Simplest Tompato Salad

Adapted from Mollie Katzen's Vegetable Heaven
Preparation time: 10 minutes
Yield: 4 to 6 servings

Here is a minimalist recipe for enhancing the natural brilliance of vine-ripened tomatoes. It calls for dressing them with a small amount of warmed, scallion-infused olive oil, then finishing the dish with a little salt and pepper. Rather than overshadowing the flavor of the tomatoes, this treatment augments it beautifully.

* Simplest Tomato Salad tastes best if eaten shortly after it is assembled.

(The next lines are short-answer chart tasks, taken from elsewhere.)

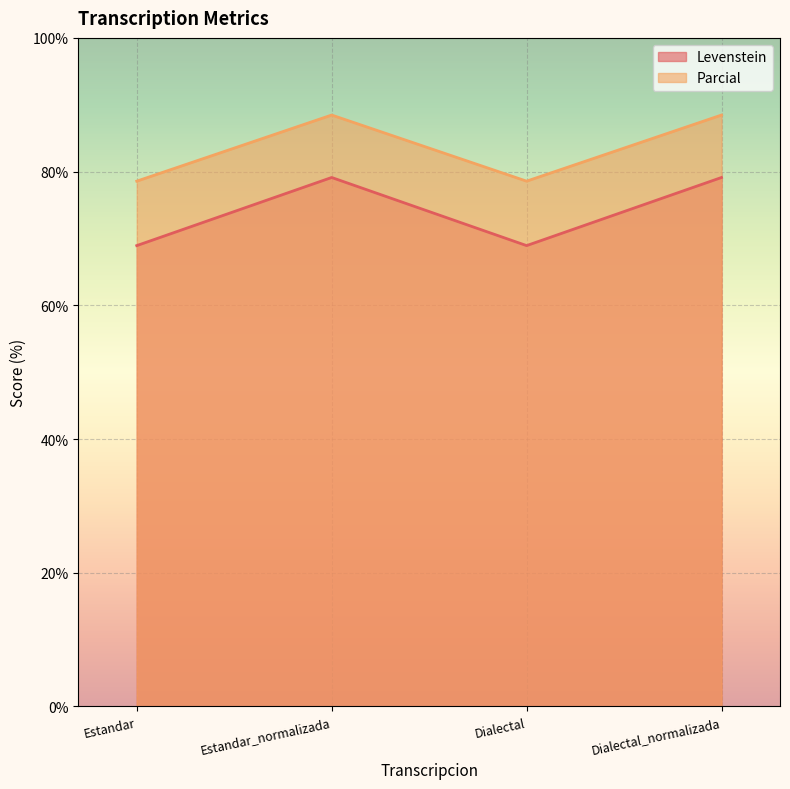

The value of Parcial at Estandar is 129.2. True or false?

False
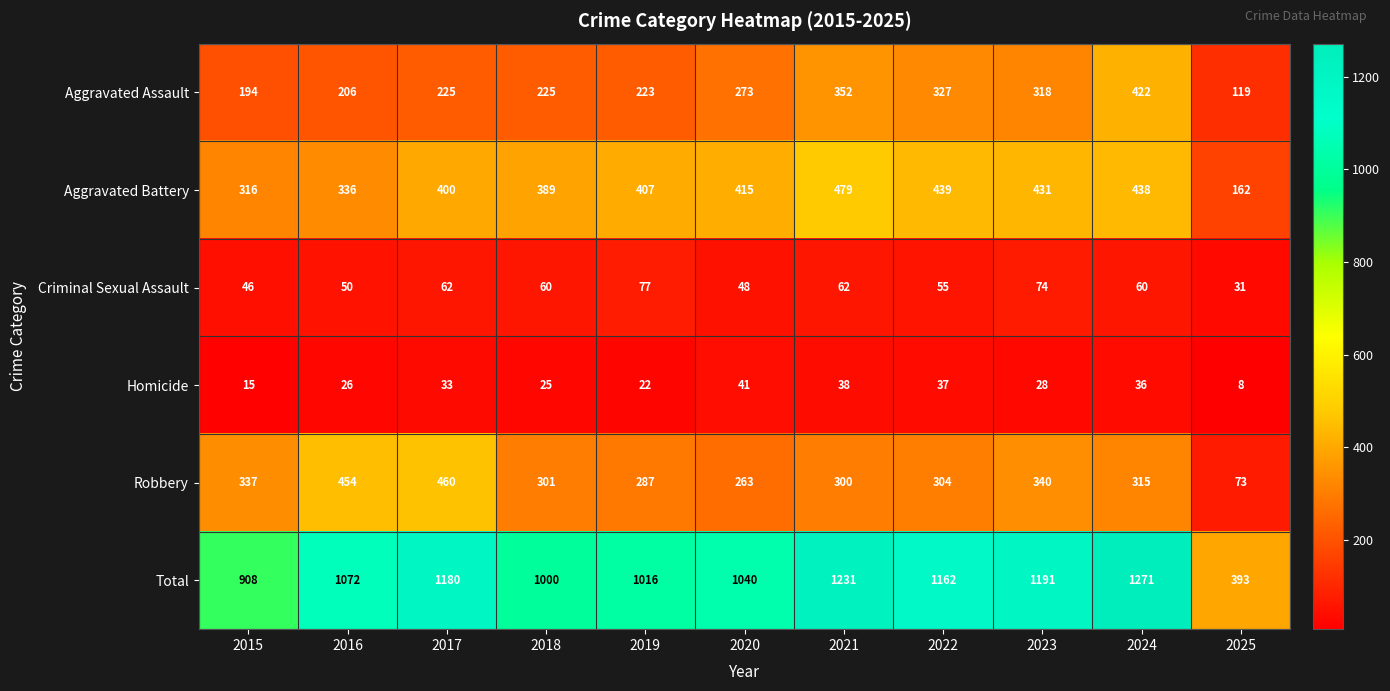

Count the number of data series in this chart.

6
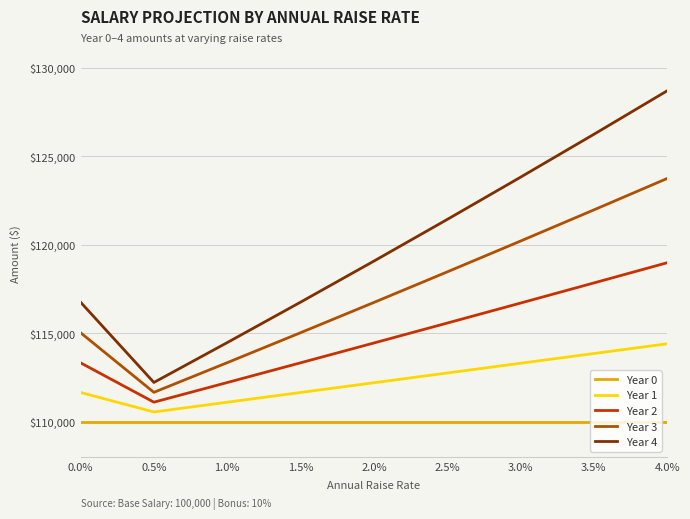

What is the average value of the Year 1 series?

112383.3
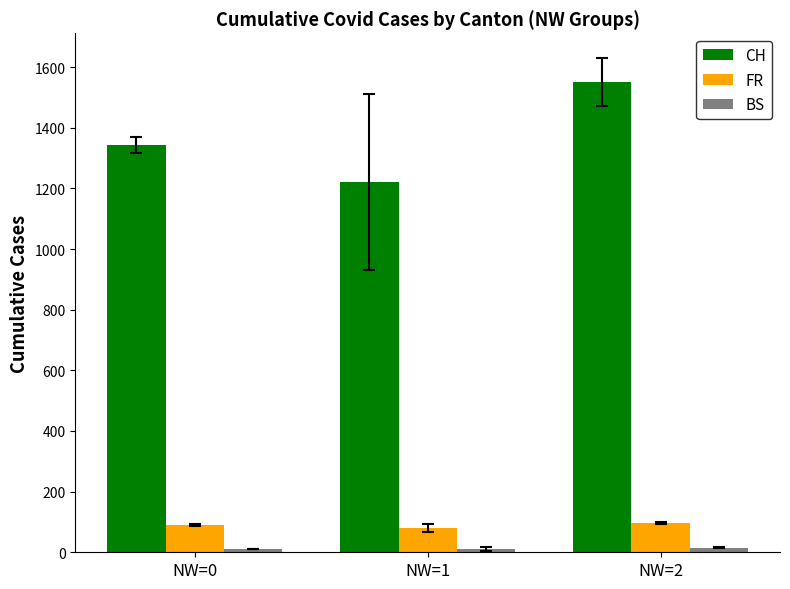

Is the value of CH at NW=1 greater than the value of FR at NW=2?

Yes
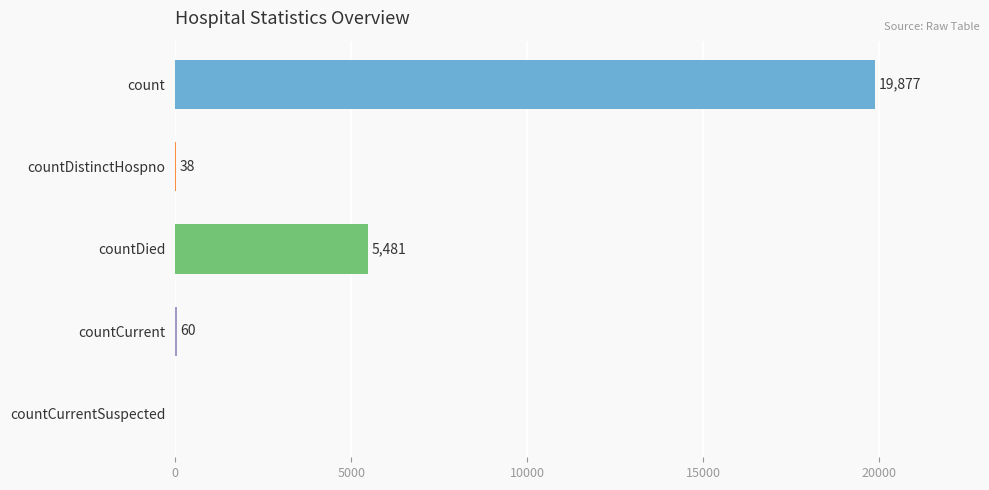

What is the sum of the values at countDied and countCurrentSuspected?

5481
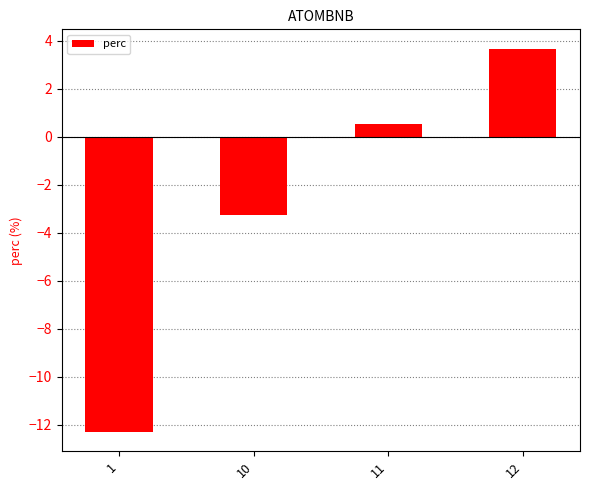

How many positive values are there?

2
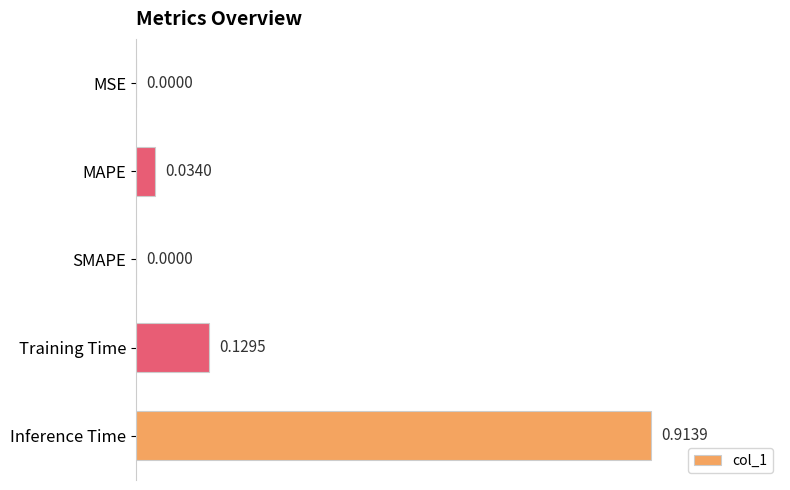

What is the sum of all values?

1.1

* I like it at room temperature.

3 tablespoons olive oil
4 scallions, minced
2 pounds ripe, firm tomatoes
1/2 teaspoon salt (or to taste)
Freshly ground black pepper
  1. Heat the olive oil in a small skillet over medium heat. Add the scallions, and sauté for about 5 to 8 minutes, or until the scallions are completely wilted. Set aside to cool for about 5 minutes.
  2. Meanwhile, cut the tomatoes in half; squeeze out and discard the seeds. Cut the tomatoes into bite-sized chunks, and place them in a medium-sized glass or ceramic bowl.
  3. Pour the scallions and oil over the tomatoes, and sprinkle on a little salt and a fair amount of black pepper. Stir gently and serve right away at room temperature, or cover tightly and chill.